(In Danish with subtitles)
Reprinted from VP May 2002
Rated R. Running time 1 hr 58 min.
Our content rating (1-10): Violence 1; Language 3; Sex/Nudity 4.
Our star rating (1-5): 5
Lone Scherfig writes and directs her film with obvious affection for the ensemble of characters. They work at and live near a suburban complex that houses a sports facility, a restaurant, a hair salon, and a church close by. Andreas (Anders W. Berthelsen) has been called to replace the demented pastor of the church (besides vociferously berating his parishioners the former pastor shoved his organist off the balcony).

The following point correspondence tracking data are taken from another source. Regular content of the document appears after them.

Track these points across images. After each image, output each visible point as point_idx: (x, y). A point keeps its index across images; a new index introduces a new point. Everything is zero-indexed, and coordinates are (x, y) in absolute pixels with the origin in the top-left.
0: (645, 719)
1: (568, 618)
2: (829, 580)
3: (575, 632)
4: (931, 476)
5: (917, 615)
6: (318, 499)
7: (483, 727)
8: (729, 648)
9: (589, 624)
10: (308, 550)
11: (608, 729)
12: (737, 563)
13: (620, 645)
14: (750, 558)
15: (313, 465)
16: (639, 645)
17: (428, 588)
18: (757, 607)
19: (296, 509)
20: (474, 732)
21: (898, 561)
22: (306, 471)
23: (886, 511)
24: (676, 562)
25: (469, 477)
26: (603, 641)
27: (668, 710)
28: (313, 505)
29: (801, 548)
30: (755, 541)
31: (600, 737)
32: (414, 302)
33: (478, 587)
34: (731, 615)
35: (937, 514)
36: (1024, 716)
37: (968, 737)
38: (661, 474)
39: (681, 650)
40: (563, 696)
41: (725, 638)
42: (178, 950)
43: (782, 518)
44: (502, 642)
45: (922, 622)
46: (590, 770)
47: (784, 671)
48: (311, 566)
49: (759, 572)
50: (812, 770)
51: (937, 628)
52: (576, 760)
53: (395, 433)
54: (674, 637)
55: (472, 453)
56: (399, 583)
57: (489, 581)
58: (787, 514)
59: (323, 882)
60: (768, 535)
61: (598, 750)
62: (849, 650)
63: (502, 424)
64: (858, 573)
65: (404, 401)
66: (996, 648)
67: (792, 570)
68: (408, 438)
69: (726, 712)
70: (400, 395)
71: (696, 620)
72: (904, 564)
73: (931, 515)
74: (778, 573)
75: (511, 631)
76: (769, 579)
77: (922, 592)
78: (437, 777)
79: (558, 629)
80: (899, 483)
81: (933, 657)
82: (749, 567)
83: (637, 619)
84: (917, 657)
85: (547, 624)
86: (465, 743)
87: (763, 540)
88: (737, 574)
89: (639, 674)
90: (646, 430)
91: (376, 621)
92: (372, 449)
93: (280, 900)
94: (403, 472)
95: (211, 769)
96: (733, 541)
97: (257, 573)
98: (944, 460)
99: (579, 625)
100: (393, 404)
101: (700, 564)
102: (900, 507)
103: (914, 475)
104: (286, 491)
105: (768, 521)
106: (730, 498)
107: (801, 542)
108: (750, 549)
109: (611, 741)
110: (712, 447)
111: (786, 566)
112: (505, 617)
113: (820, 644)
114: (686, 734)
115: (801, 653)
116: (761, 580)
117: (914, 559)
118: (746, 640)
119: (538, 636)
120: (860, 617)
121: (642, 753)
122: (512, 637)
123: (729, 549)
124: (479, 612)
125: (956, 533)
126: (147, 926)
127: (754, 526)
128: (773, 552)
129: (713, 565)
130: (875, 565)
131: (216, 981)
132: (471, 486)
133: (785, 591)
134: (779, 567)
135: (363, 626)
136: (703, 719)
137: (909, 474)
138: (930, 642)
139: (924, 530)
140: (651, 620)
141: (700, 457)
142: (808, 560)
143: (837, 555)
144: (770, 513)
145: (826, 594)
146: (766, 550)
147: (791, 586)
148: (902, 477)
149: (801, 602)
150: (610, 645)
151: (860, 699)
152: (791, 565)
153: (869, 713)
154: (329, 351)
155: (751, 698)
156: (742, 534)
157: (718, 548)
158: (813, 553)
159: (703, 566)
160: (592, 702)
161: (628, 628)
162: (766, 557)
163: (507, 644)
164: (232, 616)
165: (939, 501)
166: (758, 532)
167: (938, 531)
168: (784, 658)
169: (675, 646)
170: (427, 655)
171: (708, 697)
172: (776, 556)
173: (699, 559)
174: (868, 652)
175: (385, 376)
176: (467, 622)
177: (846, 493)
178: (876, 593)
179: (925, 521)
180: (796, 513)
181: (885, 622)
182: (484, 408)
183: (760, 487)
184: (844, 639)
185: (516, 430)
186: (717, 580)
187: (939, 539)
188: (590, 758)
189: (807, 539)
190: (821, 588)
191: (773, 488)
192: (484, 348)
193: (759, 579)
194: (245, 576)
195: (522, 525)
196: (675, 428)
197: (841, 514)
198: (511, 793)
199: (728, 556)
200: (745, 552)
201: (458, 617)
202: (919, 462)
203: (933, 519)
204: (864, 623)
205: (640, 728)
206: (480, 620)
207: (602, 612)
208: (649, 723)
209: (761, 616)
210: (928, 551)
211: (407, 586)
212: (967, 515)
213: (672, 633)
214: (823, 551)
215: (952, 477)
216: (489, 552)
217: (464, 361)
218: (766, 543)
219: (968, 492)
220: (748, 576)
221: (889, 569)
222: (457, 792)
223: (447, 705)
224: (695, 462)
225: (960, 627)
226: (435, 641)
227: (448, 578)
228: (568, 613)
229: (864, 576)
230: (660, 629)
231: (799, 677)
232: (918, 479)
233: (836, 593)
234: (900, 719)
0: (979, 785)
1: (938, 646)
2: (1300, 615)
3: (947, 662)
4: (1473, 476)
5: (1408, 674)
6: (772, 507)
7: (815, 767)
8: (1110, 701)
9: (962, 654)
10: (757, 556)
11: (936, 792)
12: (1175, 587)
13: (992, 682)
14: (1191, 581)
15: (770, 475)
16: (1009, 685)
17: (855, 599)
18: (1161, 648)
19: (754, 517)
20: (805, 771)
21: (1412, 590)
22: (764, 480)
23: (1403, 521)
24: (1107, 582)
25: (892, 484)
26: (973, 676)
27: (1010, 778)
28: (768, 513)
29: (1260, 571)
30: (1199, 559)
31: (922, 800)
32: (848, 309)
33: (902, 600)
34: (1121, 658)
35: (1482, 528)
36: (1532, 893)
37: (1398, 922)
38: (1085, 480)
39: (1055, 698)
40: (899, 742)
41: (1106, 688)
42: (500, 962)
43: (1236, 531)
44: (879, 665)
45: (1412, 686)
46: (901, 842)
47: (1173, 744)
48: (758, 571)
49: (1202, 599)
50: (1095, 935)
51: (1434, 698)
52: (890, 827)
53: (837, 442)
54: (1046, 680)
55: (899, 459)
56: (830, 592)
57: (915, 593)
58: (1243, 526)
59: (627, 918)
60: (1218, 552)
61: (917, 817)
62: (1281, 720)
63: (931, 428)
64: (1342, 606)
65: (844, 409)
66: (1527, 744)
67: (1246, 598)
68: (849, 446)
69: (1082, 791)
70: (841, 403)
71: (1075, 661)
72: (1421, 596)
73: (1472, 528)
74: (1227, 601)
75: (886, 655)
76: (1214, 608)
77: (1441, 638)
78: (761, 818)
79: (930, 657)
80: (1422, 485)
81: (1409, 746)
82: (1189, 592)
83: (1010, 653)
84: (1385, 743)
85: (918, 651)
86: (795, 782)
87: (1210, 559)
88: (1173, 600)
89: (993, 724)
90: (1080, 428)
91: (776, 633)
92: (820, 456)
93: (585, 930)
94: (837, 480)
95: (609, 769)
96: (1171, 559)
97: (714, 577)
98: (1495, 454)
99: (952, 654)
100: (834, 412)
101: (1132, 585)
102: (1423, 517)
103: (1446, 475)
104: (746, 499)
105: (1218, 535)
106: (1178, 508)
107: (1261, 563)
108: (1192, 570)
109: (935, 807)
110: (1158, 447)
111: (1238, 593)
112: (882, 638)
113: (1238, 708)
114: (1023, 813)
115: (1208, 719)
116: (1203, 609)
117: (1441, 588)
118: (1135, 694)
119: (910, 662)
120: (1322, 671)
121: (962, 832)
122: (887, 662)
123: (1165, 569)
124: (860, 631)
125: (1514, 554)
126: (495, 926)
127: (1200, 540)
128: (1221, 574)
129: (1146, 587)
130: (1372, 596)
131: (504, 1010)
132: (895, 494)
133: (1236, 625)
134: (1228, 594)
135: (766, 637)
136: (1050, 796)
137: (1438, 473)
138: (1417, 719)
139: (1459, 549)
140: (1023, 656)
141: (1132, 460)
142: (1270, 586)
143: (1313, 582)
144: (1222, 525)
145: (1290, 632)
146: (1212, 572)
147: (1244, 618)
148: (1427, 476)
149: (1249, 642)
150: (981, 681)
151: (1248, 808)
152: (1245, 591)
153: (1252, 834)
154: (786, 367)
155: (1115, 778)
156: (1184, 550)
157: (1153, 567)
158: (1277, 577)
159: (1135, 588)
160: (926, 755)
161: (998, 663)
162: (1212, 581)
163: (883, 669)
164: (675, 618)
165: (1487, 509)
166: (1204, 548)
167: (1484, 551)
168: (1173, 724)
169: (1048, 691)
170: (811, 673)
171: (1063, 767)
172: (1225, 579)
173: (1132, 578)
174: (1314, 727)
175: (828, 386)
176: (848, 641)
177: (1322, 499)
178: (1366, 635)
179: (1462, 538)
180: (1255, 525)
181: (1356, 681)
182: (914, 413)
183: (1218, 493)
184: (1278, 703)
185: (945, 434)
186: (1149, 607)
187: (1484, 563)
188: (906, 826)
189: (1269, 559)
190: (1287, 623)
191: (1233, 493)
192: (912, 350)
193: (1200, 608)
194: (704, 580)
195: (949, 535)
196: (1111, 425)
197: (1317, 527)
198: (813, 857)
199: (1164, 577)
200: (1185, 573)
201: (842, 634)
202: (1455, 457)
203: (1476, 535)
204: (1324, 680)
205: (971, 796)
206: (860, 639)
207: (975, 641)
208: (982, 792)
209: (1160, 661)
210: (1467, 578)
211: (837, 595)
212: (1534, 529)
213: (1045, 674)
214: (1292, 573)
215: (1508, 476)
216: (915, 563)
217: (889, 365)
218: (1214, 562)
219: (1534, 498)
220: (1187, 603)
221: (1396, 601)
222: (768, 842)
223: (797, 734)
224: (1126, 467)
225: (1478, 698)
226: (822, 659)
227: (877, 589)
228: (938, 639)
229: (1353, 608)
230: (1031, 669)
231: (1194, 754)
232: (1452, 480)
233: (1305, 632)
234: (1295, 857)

The young cleric soon drops in for a haircut at the salon and is drawn to the sweet Olympia (Anette Stovelbaek), who is caring for her elderly, thankless father and needs spiritual counsel.
The manager of the hotel where Andreas is staying is Jorgen Mortensen (Peter Gantzler), whose heart belongs to the non-English speaking Italian cook Guila (Sara Indrio Jensen). He sees that the newly offered Italian class might be the path to his being able to communicate his love.
Hal-Finn (Lars Kaalund) is the crusty manager of the restaurant, who tells off any complaining customers. When Jorgen, who owns the restaurant, orders him to get a haircut, Hal-Finn meets and falls for the hairdresser Karen (Ann Eleonora Jorgensen).
All the Danes become involved in the Italian class, but this is threatened with cancellation when their teacher suddenly drops dead. Fortunately best-pupil Hal-Finn agrees to fill in, with all sorts of relationships developing amongst the disparate members, including a class trip to Venice.
The way the various stories of the quirky characters is interwoven is a delight, but I was especially glad to see such a positive image for a change of the church and one of its leaders. Pastor Andreas is human, needing companionship and love, and yet an effective counselor and leader. The almost empty church begins to fill up as both in sermon and in his relationships with people he offers a positive, hopeful gospel. This is one of those absorbing, uplifting little films for which we should thank God that there are theaters whose owners are willing to show them, there seeming to be an inverse relationship between their profitability and their spirituality.